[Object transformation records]
- - - - - - -

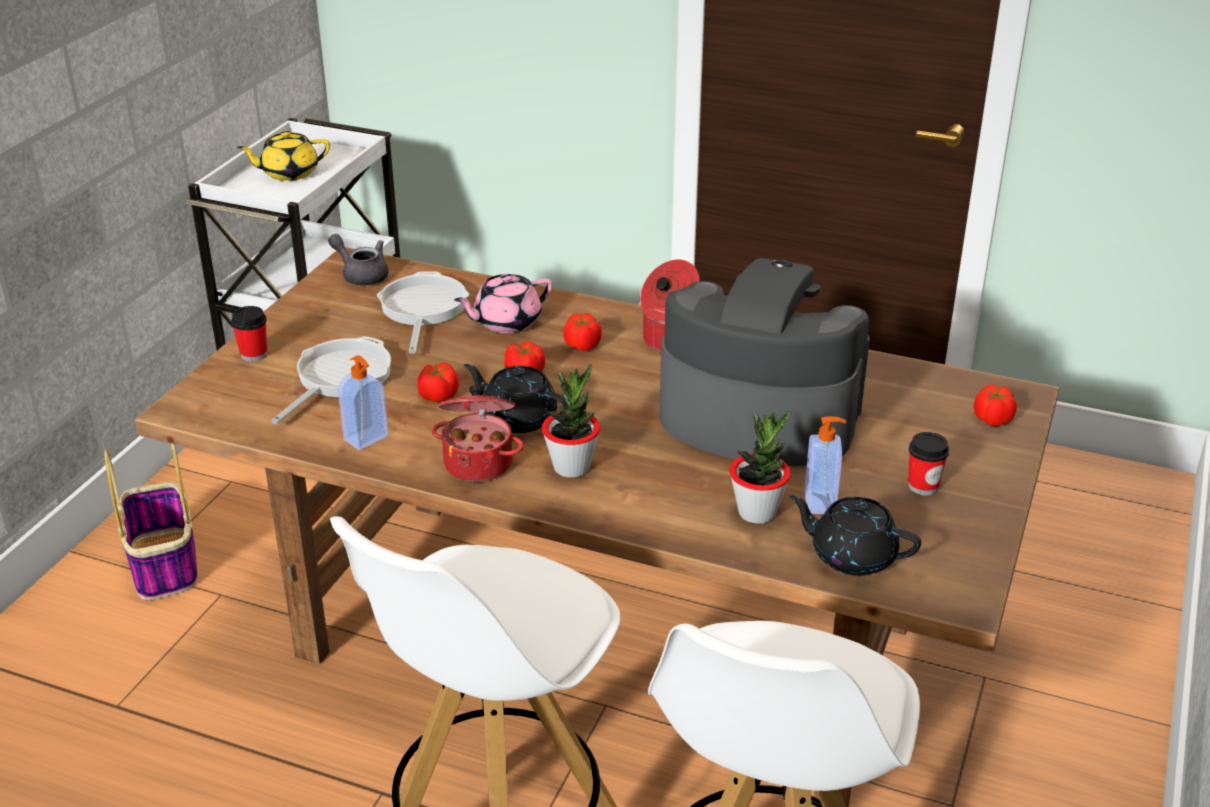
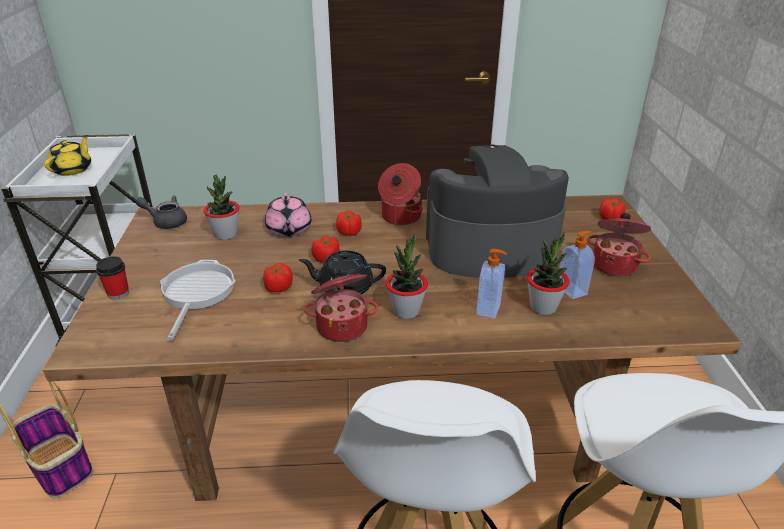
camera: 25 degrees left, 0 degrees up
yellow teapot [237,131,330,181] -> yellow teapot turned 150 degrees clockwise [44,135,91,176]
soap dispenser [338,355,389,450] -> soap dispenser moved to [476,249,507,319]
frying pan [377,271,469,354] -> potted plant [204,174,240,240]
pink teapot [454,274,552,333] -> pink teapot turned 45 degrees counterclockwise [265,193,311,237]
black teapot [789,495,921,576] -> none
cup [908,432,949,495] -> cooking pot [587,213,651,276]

- - - - - - -

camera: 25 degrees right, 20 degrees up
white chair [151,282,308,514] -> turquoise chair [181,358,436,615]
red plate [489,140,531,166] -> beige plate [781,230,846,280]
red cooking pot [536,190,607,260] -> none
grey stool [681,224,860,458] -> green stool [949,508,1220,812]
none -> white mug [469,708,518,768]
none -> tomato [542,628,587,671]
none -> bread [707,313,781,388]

- - - - - - -

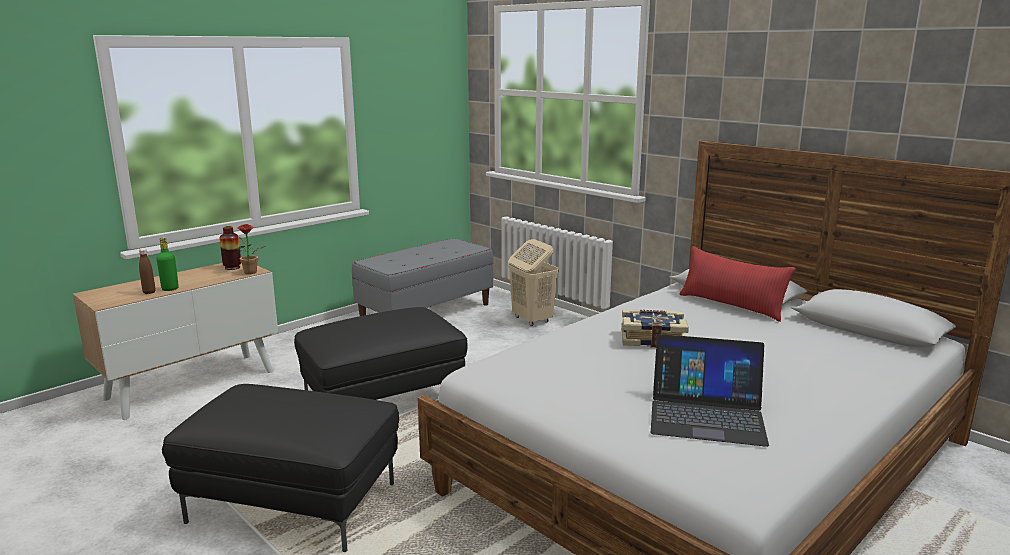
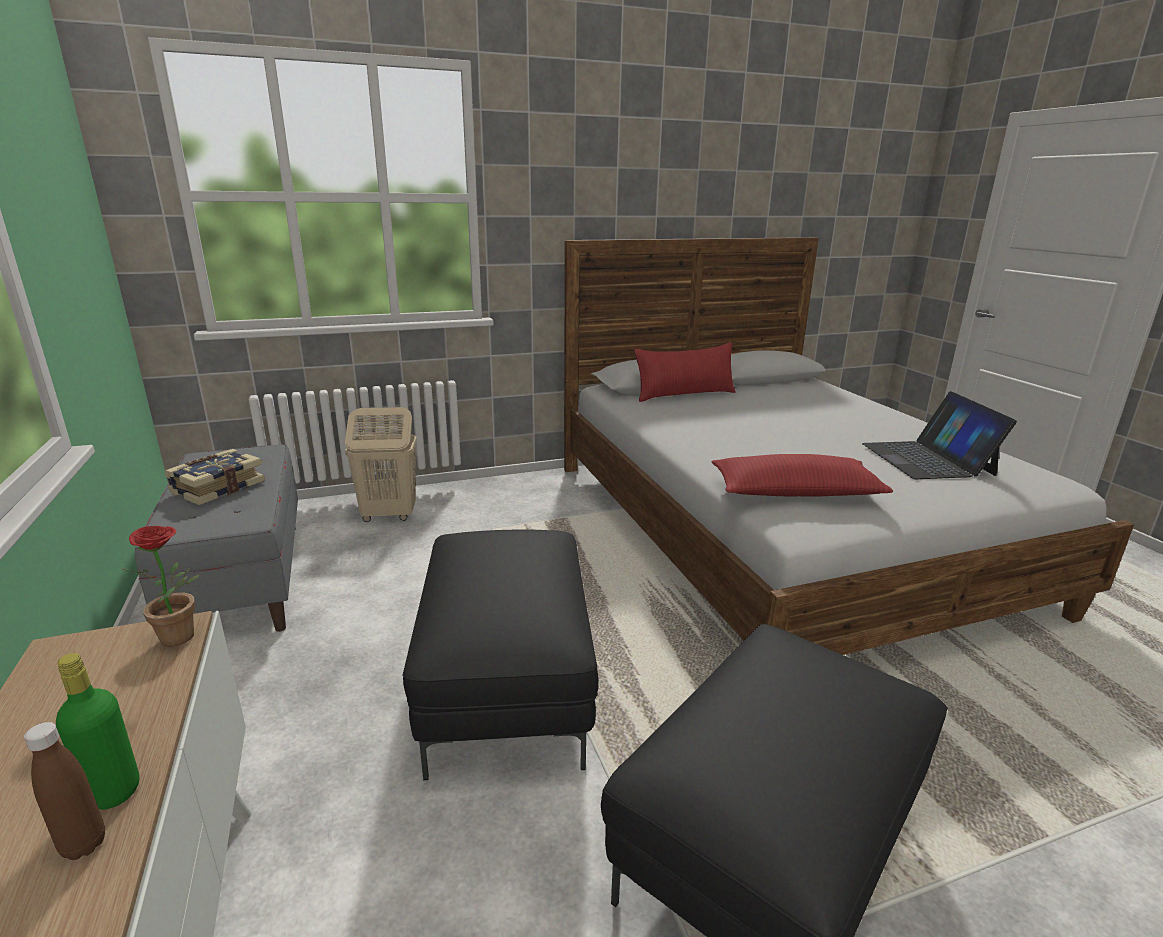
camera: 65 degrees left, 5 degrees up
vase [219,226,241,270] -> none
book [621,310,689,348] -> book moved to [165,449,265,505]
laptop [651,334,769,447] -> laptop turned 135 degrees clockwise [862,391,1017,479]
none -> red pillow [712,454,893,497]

- - - - - - -

PROBLEM TO SOLVE: Looking at the records above, how many lines contain "camera"? Answer with the number alone.

OUTPUT FOR THIS EXERCISE: 3